À Pobe-Mengao, à une centaine de kilomètres de Ouahigouya, Azèta Sawadogo a vécu des soirées d'enfer il y a un an, avec des crépitements réguliers d'armes jusqu'au petit matin. Apeurés, des dizaines d'habitants ont décidé de partir. " Nous ne pouvions plus rester, témoigne-t-elle, abasourdie. En chemin, les hommes armés nous ont arrêtés, avant de nous relâcher à la tombée de la nuit. Nous avons été soulagés d'atteindre Ouahigouya ".

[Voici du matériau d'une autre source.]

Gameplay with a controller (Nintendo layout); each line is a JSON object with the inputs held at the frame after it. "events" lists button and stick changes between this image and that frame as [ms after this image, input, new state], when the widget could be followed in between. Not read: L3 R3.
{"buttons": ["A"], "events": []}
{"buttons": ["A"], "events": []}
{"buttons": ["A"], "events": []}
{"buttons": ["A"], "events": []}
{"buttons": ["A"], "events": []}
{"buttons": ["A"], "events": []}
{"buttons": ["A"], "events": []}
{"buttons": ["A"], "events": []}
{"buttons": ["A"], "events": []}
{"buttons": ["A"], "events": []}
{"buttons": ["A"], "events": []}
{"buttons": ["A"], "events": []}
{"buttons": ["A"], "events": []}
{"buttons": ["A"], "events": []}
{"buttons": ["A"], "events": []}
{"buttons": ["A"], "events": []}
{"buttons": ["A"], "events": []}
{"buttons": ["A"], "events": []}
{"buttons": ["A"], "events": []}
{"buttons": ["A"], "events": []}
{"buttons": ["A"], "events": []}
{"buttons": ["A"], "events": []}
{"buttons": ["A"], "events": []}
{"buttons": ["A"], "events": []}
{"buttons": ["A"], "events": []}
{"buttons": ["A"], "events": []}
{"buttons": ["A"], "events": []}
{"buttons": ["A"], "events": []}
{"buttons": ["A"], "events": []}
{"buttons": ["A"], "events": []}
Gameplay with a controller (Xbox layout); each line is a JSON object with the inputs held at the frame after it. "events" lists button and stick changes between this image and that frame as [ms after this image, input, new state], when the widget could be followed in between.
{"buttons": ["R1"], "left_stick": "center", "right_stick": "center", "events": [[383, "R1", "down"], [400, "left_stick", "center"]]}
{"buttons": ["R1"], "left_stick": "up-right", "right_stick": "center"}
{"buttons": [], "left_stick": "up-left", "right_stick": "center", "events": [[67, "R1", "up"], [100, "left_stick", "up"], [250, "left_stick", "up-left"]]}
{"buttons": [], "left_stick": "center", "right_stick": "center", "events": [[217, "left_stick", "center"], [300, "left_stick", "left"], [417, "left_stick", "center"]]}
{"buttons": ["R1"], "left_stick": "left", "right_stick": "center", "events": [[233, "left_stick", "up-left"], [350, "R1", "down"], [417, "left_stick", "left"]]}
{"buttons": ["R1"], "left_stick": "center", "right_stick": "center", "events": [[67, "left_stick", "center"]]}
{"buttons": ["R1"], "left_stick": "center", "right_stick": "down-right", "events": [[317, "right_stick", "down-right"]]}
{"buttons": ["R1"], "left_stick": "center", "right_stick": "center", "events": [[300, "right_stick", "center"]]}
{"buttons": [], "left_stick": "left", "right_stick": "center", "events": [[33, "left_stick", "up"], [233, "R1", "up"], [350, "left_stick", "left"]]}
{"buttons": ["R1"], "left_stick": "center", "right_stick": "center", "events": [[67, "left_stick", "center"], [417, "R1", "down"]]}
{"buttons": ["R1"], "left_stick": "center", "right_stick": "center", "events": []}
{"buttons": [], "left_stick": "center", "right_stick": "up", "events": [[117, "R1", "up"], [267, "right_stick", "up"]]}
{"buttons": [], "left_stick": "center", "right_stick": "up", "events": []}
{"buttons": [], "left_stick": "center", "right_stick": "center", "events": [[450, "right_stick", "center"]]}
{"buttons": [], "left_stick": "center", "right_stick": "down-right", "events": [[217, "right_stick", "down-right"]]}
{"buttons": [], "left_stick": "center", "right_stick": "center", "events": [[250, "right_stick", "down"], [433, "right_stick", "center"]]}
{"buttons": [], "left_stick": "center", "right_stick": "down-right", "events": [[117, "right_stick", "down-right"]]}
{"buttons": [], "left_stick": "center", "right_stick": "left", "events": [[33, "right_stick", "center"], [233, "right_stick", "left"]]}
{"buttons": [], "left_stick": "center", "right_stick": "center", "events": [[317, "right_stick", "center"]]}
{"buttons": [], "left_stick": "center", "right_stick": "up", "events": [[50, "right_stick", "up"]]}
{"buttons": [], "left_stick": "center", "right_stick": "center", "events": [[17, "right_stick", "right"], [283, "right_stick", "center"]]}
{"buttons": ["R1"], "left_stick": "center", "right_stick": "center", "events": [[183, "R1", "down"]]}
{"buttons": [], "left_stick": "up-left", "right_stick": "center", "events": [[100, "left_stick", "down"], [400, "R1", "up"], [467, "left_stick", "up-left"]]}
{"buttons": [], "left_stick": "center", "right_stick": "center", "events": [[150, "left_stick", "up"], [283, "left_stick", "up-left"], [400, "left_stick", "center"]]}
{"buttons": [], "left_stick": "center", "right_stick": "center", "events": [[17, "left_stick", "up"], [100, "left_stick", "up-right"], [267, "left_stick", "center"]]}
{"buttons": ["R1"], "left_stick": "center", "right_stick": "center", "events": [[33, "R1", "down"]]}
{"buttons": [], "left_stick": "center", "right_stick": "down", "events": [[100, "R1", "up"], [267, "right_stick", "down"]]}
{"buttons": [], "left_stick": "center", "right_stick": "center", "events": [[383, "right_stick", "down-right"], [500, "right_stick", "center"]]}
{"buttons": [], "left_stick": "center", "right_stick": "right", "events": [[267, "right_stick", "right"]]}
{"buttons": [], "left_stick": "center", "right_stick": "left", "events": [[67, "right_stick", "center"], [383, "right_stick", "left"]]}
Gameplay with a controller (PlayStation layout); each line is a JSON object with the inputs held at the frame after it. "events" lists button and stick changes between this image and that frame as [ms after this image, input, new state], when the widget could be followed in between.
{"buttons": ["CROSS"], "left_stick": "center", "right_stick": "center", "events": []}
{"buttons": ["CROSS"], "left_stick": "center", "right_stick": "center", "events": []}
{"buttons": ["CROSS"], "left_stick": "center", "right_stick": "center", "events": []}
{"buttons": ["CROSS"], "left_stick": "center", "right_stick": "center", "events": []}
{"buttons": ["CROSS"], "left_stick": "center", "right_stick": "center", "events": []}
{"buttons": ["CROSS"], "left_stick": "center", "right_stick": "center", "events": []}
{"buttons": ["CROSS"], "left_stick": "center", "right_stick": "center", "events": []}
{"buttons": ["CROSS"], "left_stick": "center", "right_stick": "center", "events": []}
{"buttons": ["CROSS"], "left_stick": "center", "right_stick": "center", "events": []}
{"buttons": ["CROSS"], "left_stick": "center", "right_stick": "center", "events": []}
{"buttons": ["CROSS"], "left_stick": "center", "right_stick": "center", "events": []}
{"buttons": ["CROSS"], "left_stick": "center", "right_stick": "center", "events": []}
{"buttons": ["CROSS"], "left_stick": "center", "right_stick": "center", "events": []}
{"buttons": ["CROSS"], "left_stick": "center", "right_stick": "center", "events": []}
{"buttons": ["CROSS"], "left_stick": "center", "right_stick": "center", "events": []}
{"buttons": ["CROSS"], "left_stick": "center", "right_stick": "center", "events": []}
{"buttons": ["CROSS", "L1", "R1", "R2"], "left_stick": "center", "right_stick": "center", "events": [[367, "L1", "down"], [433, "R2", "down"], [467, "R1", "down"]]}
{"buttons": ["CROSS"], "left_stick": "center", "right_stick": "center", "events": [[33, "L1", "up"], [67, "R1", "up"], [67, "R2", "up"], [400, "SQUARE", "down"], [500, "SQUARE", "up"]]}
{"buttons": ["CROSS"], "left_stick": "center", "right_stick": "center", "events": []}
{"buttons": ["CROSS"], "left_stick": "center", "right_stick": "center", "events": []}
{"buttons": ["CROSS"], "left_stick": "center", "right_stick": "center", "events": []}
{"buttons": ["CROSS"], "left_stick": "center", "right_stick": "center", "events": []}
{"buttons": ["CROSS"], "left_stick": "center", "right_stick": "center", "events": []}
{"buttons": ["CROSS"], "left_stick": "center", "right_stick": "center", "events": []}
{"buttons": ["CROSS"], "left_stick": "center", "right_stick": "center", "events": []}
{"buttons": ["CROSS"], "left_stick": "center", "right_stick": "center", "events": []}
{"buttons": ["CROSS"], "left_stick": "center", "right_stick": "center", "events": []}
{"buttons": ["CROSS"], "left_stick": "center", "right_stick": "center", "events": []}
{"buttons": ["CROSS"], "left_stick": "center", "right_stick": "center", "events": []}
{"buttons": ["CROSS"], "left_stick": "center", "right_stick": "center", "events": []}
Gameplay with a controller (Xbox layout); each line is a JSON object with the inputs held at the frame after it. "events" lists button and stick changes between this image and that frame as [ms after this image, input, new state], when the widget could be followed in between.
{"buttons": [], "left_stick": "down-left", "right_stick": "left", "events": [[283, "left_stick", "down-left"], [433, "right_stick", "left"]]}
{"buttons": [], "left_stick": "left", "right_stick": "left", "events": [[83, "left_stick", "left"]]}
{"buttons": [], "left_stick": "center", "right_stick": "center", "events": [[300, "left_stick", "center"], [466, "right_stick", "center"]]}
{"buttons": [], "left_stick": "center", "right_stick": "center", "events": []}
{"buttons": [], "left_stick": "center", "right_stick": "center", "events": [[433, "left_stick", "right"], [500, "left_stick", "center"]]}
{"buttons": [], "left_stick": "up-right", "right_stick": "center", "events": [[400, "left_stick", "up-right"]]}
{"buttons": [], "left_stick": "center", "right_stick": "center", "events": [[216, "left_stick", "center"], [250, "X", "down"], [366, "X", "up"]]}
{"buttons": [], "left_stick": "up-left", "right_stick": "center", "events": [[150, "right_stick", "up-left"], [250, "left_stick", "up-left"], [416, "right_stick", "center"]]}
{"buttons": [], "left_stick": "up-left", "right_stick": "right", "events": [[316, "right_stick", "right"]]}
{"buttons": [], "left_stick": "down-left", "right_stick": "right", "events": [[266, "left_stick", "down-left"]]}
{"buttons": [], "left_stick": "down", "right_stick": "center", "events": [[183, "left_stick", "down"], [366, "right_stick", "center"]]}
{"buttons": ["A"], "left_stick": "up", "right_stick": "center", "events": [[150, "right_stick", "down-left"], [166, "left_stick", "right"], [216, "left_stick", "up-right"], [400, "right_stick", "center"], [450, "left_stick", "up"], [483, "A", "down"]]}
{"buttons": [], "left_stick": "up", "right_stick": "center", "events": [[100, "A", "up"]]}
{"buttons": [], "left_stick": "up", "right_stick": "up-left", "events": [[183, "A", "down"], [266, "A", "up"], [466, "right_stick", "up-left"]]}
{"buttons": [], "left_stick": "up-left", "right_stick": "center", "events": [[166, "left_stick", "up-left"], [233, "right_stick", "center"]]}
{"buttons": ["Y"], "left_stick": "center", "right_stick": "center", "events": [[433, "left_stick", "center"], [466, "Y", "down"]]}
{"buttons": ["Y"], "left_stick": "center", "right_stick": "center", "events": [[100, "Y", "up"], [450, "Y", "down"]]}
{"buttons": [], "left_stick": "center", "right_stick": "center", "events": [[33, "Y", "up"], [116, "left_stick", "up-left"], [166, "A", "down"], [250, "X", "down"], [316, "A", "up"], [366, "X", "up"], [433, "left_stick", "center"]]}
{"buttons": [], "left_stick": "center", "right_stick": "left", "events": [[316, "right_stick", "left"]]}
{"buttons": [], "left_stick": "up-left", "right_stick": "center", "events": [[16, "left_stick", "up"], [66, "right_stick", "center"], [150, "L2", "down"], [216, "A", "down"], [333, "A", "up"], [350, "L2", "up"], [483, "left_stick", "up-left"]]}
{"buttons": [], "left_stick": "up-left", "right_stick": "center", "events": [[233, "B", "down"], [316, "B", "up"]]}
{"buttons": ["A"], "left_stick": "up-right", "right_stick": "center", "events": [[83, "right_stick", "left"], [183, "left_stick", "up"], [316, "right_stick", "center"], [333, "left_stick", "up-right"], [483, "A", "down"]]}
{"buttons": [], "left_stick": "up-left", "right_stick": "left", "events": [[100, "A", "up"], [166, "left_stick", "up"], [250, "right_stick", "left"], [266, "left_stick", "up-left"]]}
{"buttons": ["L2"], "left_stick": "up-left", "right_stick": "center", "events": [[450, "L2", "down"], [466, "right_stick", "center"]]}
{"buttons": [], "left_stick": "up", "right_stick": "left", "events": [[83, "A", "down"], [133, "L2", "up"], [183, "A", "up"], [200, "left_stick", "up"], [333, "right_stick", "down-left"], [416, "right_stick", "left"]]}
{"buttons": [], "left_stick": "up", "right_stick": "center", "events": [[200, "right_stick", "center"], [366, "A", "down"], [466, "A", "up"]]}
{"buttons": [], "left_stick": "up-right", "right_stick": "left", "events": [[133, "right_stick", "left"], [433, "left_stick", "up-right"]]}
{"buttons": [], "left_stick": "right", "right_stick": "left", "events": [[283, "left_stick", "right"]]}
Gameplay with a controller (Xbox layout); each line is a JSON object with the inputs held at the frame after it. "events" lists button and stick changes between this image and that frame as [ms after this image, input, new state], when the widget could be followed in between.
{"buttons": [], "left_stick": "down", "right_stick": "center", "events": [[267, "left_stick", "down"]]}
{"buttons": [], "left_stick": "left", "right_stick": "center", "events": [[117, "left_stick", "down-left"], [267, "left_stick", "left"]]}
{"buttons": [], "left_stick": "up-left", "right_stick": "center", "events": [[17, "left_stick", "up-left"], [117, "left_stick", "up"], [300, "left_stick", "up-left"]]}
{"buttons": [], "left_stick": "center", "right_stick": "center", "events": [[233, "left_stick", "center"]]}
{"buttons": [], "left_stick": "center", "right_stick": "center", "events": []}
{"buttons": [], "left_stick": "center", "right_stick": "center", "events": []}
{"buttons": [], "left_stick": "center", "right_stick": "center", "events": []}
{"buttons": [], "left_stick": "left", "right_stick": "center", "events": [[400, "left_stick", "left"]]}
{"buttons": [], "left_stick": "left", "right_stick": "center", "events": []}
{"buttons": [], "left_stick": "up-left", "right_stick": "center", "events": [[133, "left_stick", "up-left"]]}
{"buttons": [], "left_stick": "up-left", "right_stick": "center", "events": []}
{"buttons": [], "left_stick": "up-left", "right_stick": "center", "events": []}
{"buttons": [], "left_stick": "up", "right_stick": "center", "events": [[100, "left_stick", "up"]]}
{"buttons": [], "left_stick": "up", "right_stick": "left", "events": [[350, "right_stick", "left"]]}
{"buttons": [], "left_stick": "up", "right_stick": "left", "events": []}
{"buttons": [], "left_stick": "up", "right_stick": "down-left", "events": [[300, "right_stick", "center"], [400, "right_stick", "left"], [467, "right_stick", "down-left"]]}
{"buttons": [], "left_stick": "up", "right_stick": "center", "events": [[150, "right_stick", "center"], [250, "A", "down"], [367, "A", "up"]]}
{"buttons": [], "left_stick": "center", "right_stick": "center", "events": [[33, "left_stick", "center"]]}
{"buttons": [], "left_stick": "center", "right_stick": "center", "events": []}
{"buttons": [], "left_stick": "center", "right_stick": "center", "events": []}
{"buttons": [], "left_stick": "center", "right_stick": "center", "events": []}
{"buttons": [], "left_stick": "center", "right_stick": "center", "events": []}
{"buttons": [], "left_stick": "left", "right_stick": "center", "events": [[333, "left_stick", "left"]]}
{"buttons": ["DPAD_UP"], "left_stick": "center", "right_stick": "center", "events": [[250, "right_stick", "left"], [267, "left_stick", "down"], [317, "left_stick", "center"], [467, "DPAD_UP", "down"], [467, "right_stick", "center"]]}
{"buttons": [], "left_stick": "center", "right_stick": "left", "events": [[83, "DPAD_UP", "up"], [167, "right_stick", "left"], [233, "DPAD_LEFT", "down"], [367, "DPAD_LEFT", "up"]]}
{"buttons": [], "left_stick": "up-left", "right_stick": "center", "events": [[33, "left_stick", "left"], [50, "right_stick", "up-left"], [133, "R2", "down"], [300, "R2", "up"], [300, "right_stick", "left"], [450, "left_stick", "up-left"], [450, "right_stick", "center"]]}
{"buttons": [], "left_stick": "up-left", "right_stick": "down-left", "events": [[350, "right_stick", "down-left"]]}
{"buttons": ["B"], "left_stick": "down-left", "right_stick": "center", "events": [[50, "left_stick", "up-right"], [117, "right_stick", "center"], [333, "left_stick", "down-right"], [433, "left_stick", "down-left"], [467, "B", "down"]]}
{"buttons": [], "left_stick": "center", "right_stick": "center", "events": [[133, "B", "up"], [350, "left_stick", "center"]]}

L'augmentation du nombre de déplacés a entraîné un accroissement des besoins divers, principalement alimentaires, mais également les abris et le matériel de survie, l'éducation, la santé et la nutrition, et ceux en eau, hygiène et assainissement. Azèta Sawadogo est dans le désarroi : " nous sommes confrontés à la pénurie. Pas suffisamment à manger, pas de bois pour faire la cuisine et quand cela est possible, il y a peu d'eau ".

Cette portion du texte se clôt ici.